Pay-for-performance programs are growing in the United States, primarily driven by health care financing organizations. The primary goal of such programs is to link financial compensation to the delivery of safe, effective, evidence-based health care.
We believe our measures are consistent with the IOM's recommendations, although they were developed before the publication of the IOM report (6). In a behavioral health population, risk adjustment has been particularly difficult, particularly because of the variability observed in diagnosis and in coding of claims.
A transparent and collaborative process of measure development and data sharing has been critical to ongoing acceptance of our program. Continued engagement of practitioners will be essential as measures move from process to outcomes, especially as more practitioners participate and have their compensation linked to results.

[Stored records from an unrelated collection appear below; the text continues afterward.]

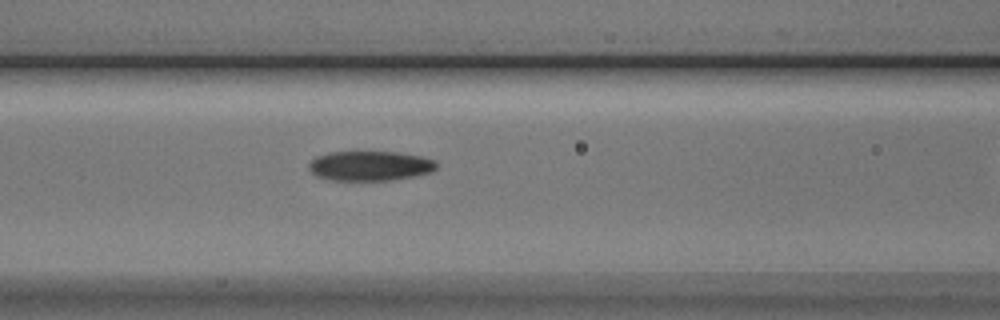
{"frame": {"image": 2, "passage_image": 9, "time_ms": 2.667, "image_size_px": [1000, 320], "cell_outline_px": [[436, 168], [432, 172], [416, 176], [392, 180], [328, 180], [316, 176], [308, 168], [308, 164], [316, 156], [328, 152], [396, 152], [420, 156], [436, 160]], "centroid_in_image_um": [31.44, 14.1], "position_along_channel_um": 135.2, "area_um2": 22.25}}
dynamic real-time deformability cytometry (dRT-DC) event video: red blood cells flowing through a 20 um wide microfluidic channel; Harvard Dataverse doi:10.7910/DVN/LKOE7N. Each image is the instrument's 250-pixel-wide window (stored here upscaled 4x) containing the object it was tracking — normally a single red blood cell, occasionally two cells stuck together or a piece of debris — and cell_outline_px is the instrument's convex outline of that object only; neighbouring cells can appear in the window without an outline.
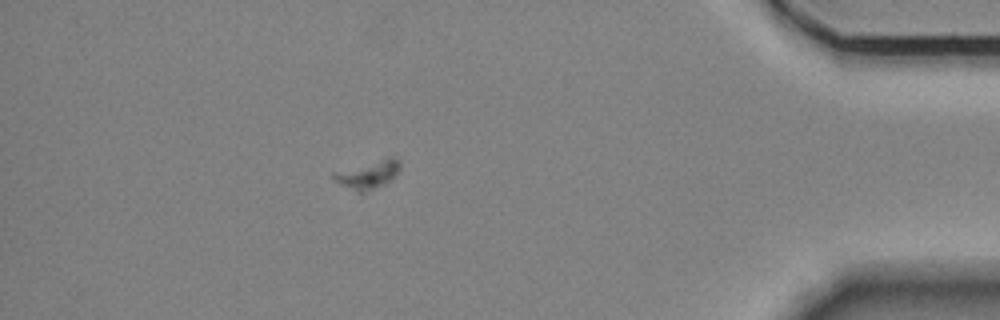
{"species": "Egyptian fruit bat (a non-hibernating species)", "species_latin": "Rousettus aegyptiacus", "temperature_condition": "room temperature", "stored_images_in_passage": 44, "camera_frame_rate_fps": 3000, "um_per_image_px": 0.085, "animal": {"sex": "female"}, "frame": {"image": 1, "passage_image": 38, "time_ms": 12.333, "image_size_px": [1000, 320], "cell_outline_px": [[400, 168], [388, 180], [364, 192], [356, 192], [340, 184], [332, 176], [332, 172], [388, 156], [392, 156], [400, 160]], "centroid_in_image_um": [31.25, 14.79], "position_along_channel_um": 404.0, "area_um2": 10.58}}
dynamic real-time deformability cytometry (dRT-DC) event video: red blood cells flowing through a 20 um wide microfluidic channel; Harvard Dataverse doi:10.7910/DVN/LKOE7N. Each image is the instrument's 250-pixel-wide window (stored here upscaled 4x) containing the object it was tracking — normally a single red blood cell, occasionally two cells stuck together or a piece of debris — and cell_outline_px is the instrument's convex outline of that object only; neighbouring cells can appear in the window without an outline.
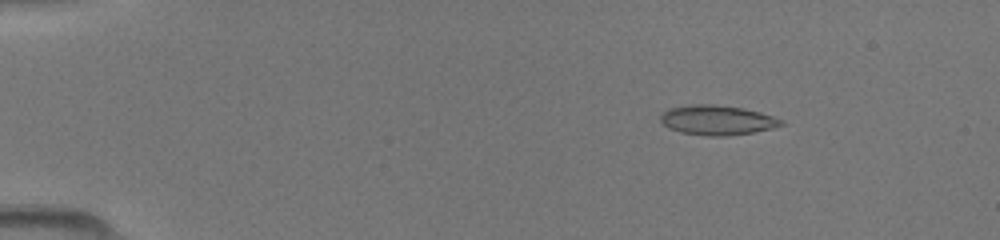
{"species": "common noctule bat (a hibernating species)", "species_latin": "Nyctalus noctula", "temperature_condition": "room temperature", "stored_images_in_passage": 49, "camera_frame_rate_fps": 3000, "um_per_image_px": 0.085, "animal": {"sex": "female", "body_mass_g": 19.5, "forearm_length_mm": 54.1}, "frame": {"image": 1, "passage_image": 8, "time_ms": 2.333, "image_size_px": [1000, 240], "cell_outline_px": [[784, 124], [772, 128], [752, 132], [724, 136], [704, 136], [680, 132], [668, 128], [660, 120], [660, 116], [668, 108], [688, 104], [716, 104], [744, 108], [760, 112], [784, 120]], "centroid_in_image_um": [60.93, 10.2], "position_along_channel_um": 24.1, "area_um2": 21.04}}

As we have noted, there are several reasons to implement a pay-for-performance program, primary among them the twin goals of improving the quality of care and differentially rewarding high-quality care. A third reason—one that points toward what we believe to be the future of such programs—is to develop a set of tools that can be used by our members to optimize use of their mental health and substance abuse benefit. If we can provide members a set of tools by which to differentiate between higher-quality and lower-quality care, we then enable them to self-select for higher-quality care, achieving our primary goal of ensuring the highest possible quality of care for the greatest possible percentage of members. Members often wish to consider cost in making health care choices. The provision of cost data as a supplement to quality data is another important area for consideration.
We also hope to have an impact on insurance purchasing behavior of individuals and employer groups. A network built on the concept of large, key groups that participate in quality measurement and pay-for-performance programs is a marketable advantage. By providing pay-for-performance metrics, plans help purchasers move from decisions based primarily on cost to those based on both cost and quality data. Once quality becomes a purchasing consideration, behavioral health care cannot be viewed as a commodity.

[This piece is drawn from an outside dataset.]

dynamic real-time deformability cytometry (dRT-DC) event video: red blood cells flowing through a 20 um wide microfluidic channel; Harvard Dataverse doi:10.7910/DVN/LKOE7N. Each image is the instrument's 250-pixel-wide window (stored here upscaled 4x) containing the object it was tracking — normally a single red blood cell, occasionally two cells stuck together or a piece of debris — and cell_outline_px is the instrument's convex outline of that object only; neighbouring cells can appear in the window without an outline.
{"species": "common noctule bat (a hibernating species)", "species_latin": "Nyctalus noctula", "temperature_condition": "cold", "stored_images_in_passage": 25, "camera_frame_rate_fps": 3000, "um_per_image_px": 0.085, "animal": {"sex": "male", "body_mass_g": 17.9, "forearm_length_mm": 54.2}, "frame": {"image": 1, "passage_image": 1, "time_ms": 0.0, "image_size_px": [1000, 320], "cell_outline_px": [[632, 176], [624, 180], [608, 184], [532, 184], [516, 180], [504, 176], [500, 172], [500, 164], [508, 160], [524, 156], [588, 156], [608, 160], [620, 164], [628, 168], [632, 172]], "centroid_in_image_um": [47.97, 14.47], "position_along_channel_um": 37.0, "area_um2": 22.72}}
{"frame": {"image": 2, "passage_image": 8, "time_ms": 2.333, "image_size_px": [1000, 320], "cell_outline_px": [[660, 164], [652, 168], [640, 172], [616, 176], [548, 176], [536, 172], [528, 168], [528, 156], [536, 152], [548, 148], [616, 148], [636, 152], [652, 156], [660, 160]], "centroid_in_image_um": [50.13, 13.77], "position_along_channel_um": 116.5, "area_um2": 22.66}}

Using pay-for-performance metrics to enhance selection may in the end prove a more powerful inducement to practitioners to work to improve quality than purely financial incentives. Much work remains to be done to establish the optimal formats and venues for the use of such metrics as a tool for consumer-directed health care.
The authors thank the practitioners participating on Anthem's Behavioral Health Advisory and Oversight Committees for their collaboration.
Other than their employment by Anthem Blue Cross and Blue Shield of Virginia, the authors report no competing interests.